## To be done:
Could you quote every line of the listing below word for word, with nothing changed?

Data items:
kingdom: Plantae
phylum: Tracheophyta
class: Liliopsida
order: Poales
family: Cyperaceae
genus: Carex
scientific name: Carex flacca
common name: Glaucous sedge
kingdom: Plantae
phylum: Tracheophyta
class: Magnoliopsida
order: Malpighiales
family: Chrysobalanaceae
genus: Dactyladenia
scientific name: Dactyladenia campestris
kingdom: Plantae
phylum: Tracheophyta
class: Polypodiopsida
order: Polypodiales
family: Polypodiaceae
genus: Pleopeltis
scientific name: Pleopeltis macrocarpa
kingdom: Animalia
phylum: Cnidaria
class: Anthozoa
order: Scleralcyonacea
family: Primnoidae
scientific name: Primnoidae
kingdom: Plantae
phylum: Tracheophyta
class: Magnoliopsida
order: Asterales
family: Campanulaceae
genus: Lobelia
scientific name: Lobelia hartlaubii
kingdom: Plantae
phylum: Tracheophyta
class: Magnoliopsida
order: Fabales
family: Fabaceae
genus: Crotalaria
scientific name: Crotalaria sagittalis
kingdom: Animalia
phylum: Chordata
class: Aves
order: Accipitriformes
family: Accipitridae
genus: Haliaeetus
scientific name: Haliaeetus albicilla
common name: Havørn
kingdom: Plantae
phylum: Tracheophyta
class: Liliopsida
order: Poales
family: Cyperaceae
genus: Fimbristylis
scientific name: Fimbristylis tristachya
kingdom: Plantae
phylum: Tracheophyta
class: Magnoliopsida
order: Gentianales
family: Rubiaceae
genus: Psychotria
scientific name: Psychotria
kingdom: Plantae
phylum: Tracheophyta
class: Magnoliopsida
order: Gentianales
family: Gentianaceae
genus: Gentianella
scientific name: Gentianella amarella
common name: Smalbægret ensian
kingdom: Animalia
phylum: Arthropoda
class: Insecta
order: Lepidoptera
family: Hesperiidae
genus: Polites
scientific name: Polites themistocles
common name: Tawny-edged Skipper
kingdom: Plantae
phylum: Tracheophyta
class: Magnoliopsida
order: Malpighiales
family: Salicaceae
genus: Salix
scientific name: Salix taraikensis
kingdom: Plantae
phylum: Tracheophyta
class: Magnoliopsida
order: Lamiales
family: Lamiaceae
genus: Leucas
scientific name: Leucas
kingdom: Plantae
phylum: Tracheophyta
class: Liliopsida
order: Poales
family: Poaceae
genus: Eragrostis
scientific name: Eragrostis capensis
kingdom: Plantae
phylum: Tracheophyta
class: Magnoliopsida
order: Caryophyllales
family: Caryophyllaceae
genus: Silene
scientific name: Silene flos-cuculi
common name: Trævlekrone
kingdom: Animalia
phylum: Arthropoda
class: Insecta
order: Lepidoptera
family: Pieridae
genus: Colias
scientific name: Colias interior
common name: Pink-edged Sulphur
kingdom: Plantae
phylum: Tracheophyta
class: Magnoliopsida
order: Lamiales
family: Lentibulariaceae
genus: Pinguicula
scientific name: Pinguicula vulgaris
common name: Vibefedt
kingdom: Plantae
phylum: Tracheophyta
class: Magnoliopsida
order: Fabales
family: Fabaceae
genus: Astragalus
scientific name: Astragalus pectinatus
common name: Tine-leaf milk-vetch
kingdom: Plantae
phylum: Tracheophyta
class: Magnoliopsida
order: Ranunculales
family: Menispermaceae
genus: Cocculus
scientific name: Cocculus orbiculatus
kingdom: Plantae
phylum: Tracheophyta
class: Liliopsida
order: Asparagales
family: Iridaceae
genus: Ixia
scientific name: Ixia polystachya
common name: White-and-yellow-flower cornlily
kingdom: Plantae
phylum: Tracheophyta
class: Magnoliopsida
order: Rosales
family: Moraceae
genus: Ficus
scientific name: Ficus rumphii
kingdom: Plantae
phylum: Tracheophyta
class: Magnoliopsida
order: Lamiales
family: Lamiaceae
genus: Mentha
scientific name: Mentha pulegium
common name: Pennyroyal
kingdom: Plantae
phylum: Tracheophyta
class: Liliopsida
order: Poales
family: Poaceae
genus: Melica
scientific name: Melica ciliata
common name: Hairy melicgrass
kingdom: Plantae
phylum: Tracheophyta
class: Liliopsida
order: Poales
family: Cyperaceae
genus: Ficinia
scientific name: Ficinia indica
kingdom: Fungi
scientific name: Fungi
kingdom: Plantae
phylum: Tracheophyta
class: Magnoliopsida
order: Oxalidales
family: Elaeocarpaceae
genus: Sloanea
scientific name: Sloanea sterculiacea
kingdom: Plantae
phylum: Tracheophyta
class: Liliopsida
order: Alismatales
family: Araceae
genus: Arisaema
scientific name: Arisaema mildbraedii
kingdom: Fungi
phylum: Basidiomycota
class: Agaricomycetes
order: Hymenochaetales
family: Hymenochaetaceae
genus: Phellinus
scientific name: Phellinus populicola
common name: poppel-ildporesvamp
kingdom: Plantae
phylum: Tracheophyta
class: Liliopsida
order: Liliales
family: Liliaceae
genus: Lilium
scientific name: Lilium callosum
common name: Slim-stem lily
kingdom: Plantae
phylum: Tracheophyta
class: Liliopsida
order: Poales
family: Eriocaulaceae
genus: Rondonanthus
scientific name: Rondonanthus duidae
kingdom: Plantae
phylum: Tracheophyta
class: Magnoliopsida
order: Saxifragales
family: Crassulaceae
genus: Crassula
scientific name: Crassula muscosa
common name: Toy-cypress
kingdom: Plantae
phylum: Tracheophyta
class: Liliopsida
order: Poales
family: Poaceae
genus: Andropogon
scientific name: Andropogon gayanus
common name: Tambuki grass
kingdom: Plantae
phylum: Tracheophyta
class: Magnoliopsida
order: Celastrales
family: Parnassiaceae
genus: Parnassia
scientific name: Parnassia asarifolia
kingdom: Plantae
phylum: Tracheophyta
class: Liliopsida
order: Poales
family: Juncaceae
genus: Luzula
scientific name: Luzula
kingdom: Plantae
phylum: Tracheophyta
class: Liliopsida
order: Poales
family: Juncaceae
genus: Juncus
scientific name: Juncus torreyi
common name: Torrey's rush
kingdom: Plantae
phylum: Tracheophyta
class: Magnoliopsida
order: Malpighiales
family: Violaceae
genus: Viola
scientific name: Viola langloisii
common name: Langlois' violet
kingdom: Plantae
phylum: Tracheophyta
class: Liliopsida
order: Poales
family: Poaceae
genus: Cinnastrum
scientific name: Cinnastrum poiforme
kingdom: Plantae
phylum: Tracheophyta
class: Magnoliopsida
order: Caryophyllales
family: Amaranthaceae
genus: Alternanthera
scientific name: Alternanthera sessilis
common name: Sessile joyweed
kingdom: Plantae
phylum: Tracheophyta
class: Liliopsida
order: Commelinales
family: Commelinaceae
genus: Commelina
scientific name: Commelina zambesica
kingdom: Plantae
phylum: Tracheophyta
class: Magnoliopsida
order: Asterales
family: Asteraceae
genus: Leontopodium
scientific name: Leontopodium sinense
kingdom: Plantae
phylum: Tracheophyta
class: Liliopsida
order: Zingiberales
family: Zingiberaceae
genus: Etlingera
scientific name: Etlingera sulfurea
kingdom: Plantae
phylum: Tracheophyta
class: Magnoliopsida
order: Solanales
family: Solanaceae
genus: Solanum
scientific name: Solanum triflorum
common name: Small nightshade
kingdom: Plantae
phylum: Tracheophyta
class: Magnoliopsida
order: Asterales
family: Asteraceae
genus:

## Solution for this exercise:
kingdom: Plantae
phylum: Tracheophyta
class: Liliopsida
order: Poales
family: Cyperaceae
genus: Carex
scientific name: Carex flacca
common name: Glaucous sedge
kingdom: Plantae
phylum: Tracheophyta
class: Magnoliopsida
order: Malpighiales
family: Chrysobalanaceae
genus: Dactyladenia
scientific name: Dactyladenia campestris
kingdom: Plantae
phylum: Tracheophyta
class: Polypodiopsida
order: Polypodiales
family: Polypodiaceae
genus: Pleopeltis
scientific name: Pleopeltis macrocarpa
kingdom: Animalia
phylum: Cnidaria
class: Anthozoa
order: Scleralcyonacea
family: Primnoidae
scientific name: Primnoidae
kingdom: Plantae
phylum: Tracheophyta
class: Magnoliopsida
order: Asterales
family: Campanulaceae
genus: Lobelia
scientific name: Lobelia hartlaubii
kingdom: Plantae
phylum: Tracheophyta
class: Magnoliopsida
order: Fabales
family: Fabaceae
genus: Crotalaria
scientific name: Crotalaria sagittalis
kingdom: Animalia
phylum: Chordata
class: Aves
order: Accipitriformes
family: Accipitridae
genus: Haliaeetus
scientific name: Haliaeetus albicilla
common name: Havørn
kingdom: Plantae
phylum: Tracheophyta
class: Liliopsida
order: Poales
family: Cyperaceae
genus: Fimbristylis
scientific name: Fimbristylis tristachya
kingdom: Plantae
phylum: Tracheophyta
class: Magnoliopsida
order: Gentianales
family: Rubiaceae
genus: Psychotria
scientific name: Psychotria
kingdom: Plantae
phylum: Tracheophyta
class: Magnoliopsida
order: Gentianales
family: Gentianaceae
genus: Gentianella
scientific name: Gentianella amarella
common name: Smalbægret ensian
kingdom: Animalia
phylum: Arthropoda
class: Insecta
order: Lepidoptera
family: Hesperiidae
genus: Polites
scientific name: Polites themistocles
common name: Tawny-edged Skipper
kingdom: Plantae
phylum: Tracheophyta
class: Magnoliopsida
order: Malpighiales
family: Salicaceae
genus: Salix
scientific name: Salix taraikensis
kingdom: Plantae
phylum: Tracheophyta
class: Magnoliopsida
order: Lamiales
family: Lamiaceae
genus: Leucas
scientific name: Leucas
kingdom: Plantae
phylum: Tracheophyta
class: Liliopsida
order: Poales
family: Poaceae
genus: Eragrostis
scientific name: Eragrostis capensis
kingdom: Plantae
phylum: Tracheophyta
class: Magnoliopsida
order: Caryophyllales
family: Caryophyllaceae
genus: Silene
scientific name: Silene flos-cuculi
common name: Trævlekrone
kingdom: Animalia
phylum: Arthropoda
class: Insecta
order: Lepidoptera
family: Pieridae
genus: Colias
scientific name: Colias interior
common name: Pink-edged Sulphur
kingdom: Plantae
phylum: Tracheophyta
class: Magnoliopsida
order: Lamiales
family: Lentibulariaceae
genus: Pinguicula
scientific name: Pinguicula vulgaris
common name: Vibefedt
kingdom: Plantae
phylum: Tracheophyta
class: Magnoliopsida
order: Fabales
family: Fabaceae
genus: Astragalus
scientific name: Astragalus pectinatus
common name: Tine-leaf milk-vetch
kingdom: Plantae
phylum: Tracheophyta
class: Magnoliopsida
order: Ranunculales
family: Menispermaceae
genus: Cocculus
scientific name: Cocculus orbiculatus
kingdom: Plantae
phylum: Tracheophyta
class: Liliopsida
order: Asparagales
family: Iridaceae
genus: Ixia
scientific name: Ixia polystachya
common name: White-and-yellow-flower cornlily
kingdom: Plantae
phylum: Tracheophyta
class: Magnoliopsida
order: Rosales
family: Moraceae
genus: Ficus
scientific name: Ficus rumphii
kingdom: Plantae
phylum: Tracheophyta
class: Magnoliopsida
order: Lamiales
family: Lamiaceae
genus: Mentha
scientific name: Mentha pulegium
common name: Pennyroyal
kingdom: Plantae
phylum: Tracheophyta
class: Liliopsida
order: Poales
family: Poaceae
genus: Melica
scientific name: Melica ciliata
common name: Hairy melicgrass
kingdom: Plantae
phylum: Tracheophyta
class: Liliopsida
order: Poales
family: Cyperaceae
genus: Ficinia
scientific name: Ficinia indica
kingdom: Fungi
scientific name: Fungi
kingdom: Plantae
phylum: Tracheophyta
class: Magnoliopsida
order: Oxalidales
family: Elaeocarpaceae
genus: Sloanea
scientific name: Sloanea sterculiacea
kingdom: Plantae
phylum: Tracheophyta
class: Liliopsida
order: Alismatales
family: Araceae
genus: Arisaema
scientific name: Arisaema mildbraedii
kingdom: Fungi
phylum: Basidiomycota
class: Agaricomycetes
order: Hymenochaetales
family: Hymenochaetaceae
genus: Phellinus
scientific name: Phellinus populicola
common name: poppel-ildporesvamp
kingdom: Plantae
phylum: Tracheophyta
class: Liliopsida
order: Liliales
family: Liliaceae
genus: Lilium
scientific name: Lilium callosum
common name: Slim-stem lily
kingdom: Plantae
phylum: Tracheophyta
class: Liliopsida
order: Poales
family: Eriocaulaceae
genus: Rondonanthus
scientific name: Rondonanthus duidae
kingdom: Plantae
phylum: Tracheophyta
class: Magnoliopsida
order: Saxifragales
family: Crassulaceae
genus: Crassula
scientific name: Crassula muscosa
common name: Toy-cypress
kingdom: Plantae
phylum: Tracheophyta
class: Liliopsida
order: Poales
family: Poaceae
genus: Andropogon
scientific name: Andropogon gayanus
common name: Tambuki grass
kingdom: Plantae
phylum: Tracheophyta
class: Magnoliopsida
order: Celastrales
family: Parnassiaceae
genus: Parnassia
scientific name: Parnassia asarifolia
kingdom: Plantae
phylum: Tracheophyta
class: Liliopsida
order: Poales
family: Juncaceae
genus: Luzula
scientific name: Luzula
kingdom: Plantae
phylum: Tracheophyta
class: Liliopsida
order: Poales
family: Juncaceae
genus: Juncus
scientific name: Juncus torreyi
common name: Torrey's rush
kingdom: Plantae
phylum: Tracheophyta
class: Magnoliopsida
order: Malpighiales
family: Violaceae
genus: Viola
scientific name: Viola langloisii
common name: Langlois' violet
kingdom: Plantae
phylum: Tracheophyta
class: Liliopsida
order: Poales
family: Poaceae
genus: Cinnastrum
scientific name: Cinnastrum poiforme
kingdom: Plantae
phylum: Tracheophyta
class: Magnoliopsida
order: Caryophyllales
family: Amaranthaceae
genus: Alternanthera
scientific name: Alternanthera sessilis
common name: Sessile joyweed
kingdom: Plantae
phylum: Tracheophyta
class: Liliopsida
order: Commelinales
family: Commelinaceae
genus: Commelina
scientific name: Commelina zambesica
kingdom: Plantae
phylum: Tracheophyta
class: Magnoliopsida
order: Asterales
family: Asteraceae
genus: Leontopodium
scientific name: Leontopodium sinense
kingdom: Plantae
phylum: Tracheophyta
class: Liliopsida
order: Zingiberales
family: Zingiberaceae
genus: Etlingera
scientific name: Etlingera sulfurea
kingdom: Plantae
phylum: Tracheophyta
class: Magnoliopsida
order: Solanales
family: Solanaceae
genus: Solanum
scientific name: Solanum triflorum
common name: Small nightshade
kingdom: Plantae
phylum: Tracheophyta
class: Magnoliopsida
order: Asterales
family: Asteraceae
genus:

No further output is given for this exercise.